Derived Data Products

  • Compute synthetic indices: volume-weighted average price (VWAP) across exchanges.
  • Calculate cross-exchange basis: spot vs futures premium/discount in real time.
  • Generate funding rate term structures from multiple perpetual futures venues.
  • Build realized volatility estimates at various frequencies (1m, 5m, 1h, 1d).

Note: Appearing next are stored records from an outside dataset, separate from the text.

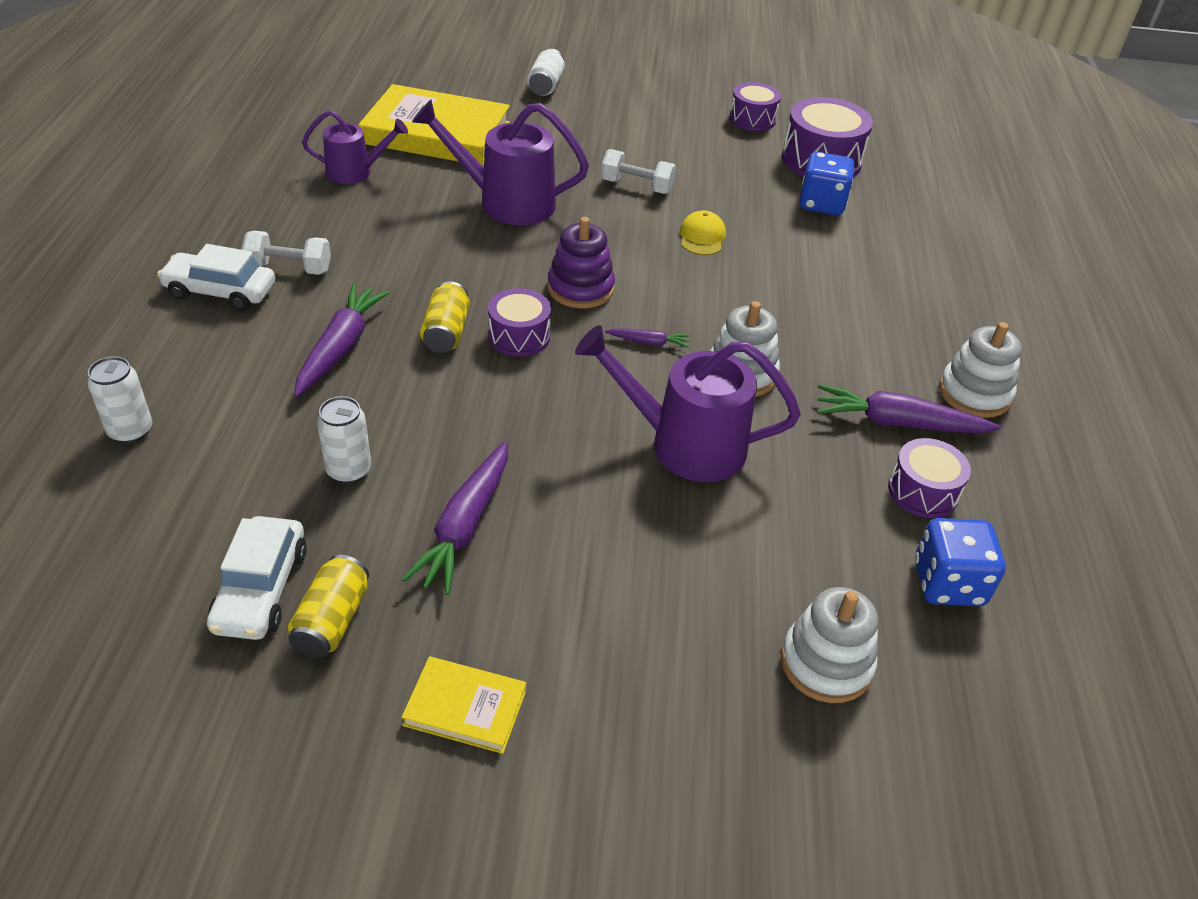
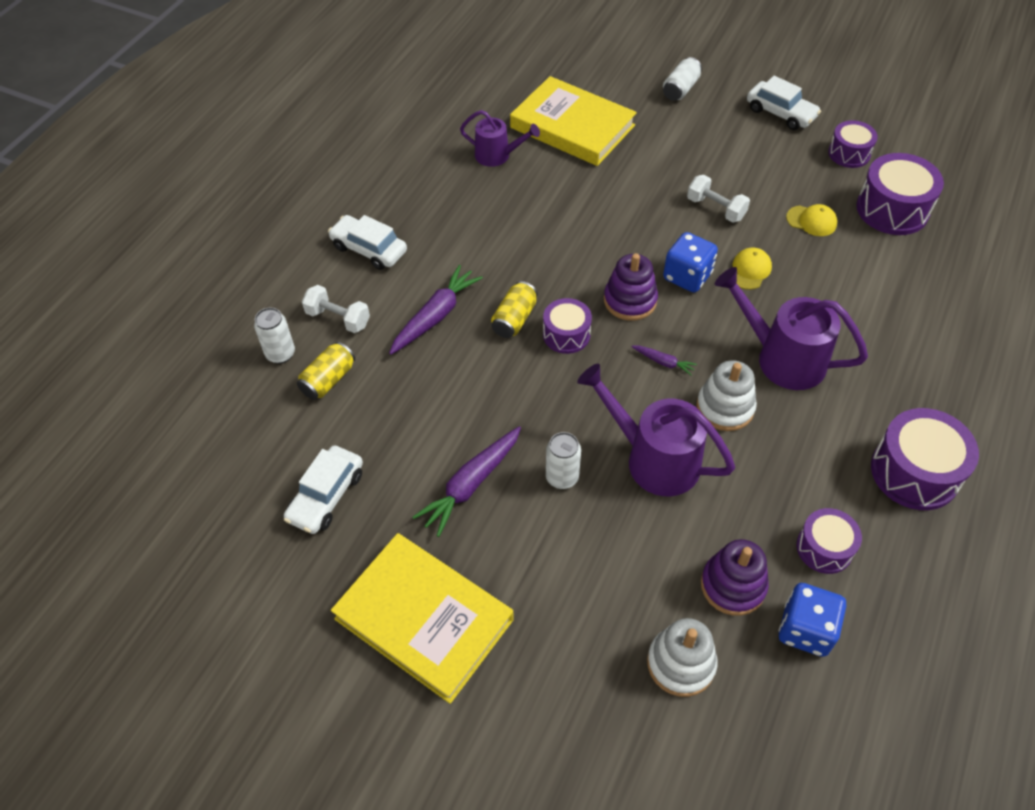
camera: 25 degrees right, 10 degrees up
(289, 268) = (422, 238): white dumbbell -> white dumbbell (338, 318)
(332, 620) = (362, 531): yellow can -> yellow can (328, 380)
(349, 470) = (409, 420): white can -> white can (562, 477)
(465, 707) = (424, 619): yellow book -> yellow book, size x2.10
(506, 202) = (602, 206): purple watering can -> purple watering can (781, 358)
(664, 93) = (780, 113): none -> white car
(745, 182) = (811, 221): none -> yellow cap
(821, 204) = (870, 256): blue dice -> blue dice (687, 276)
(843, 558) = (733, 585): none -> purple stacking toy
(898, 423) = (834, 483): purple carrot -> none
(974, 393) = (914, 472): white stacking toy -> purple drum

Data Versioning and Lineage

  • Version all datasets. When corrections are applied, create a new version rather than overwriting.
  • Track lineage: which raw sources contributed to each derived dataset.
  • Use tools like DVC (Data Version Control) or LakeFS for versioned data lakes.
  • Document all transformations. Make pipelines reproducible from raw ingestion to final dataset.

What NOT To Do

  • Never trust exchange timestamps blindly. Validate against local receipt time and flag anomalies.
  • Never use floating-point comparisons for price equality checks. Use epsilon-based comparison or fixed-point.
  • Never store data without a deduplication strategy. Exchange APIs can and will send duplicate messages.
  • Never ignore WebSocket disconnections. Implement automatic reconnection with gap backfill from REST APIs.
  • Never design a pipeline without monitoring its own health. Measure ingestion lag, message rates, and error rates continuously.
  • Never assume exchange API stability. APIs change, rate limits tighten, and new fields appear without warning. Build adapters to be resilient.
  • Never store raw and derived data in the same table without clear labeling. Mixing provenance leads to analysis errors.
  • Never skip backfill validation. After backfilling historical data, verify completeness and cross-check against known values.
  • Never use a single time-series database for everything. Use the right tool: ClickHouse for analytics, Redis for real-time, Parquet for archival.
  • Never process on-chain data without handling chain reorganizations. Blocks can be reverted; your data must be revertible too.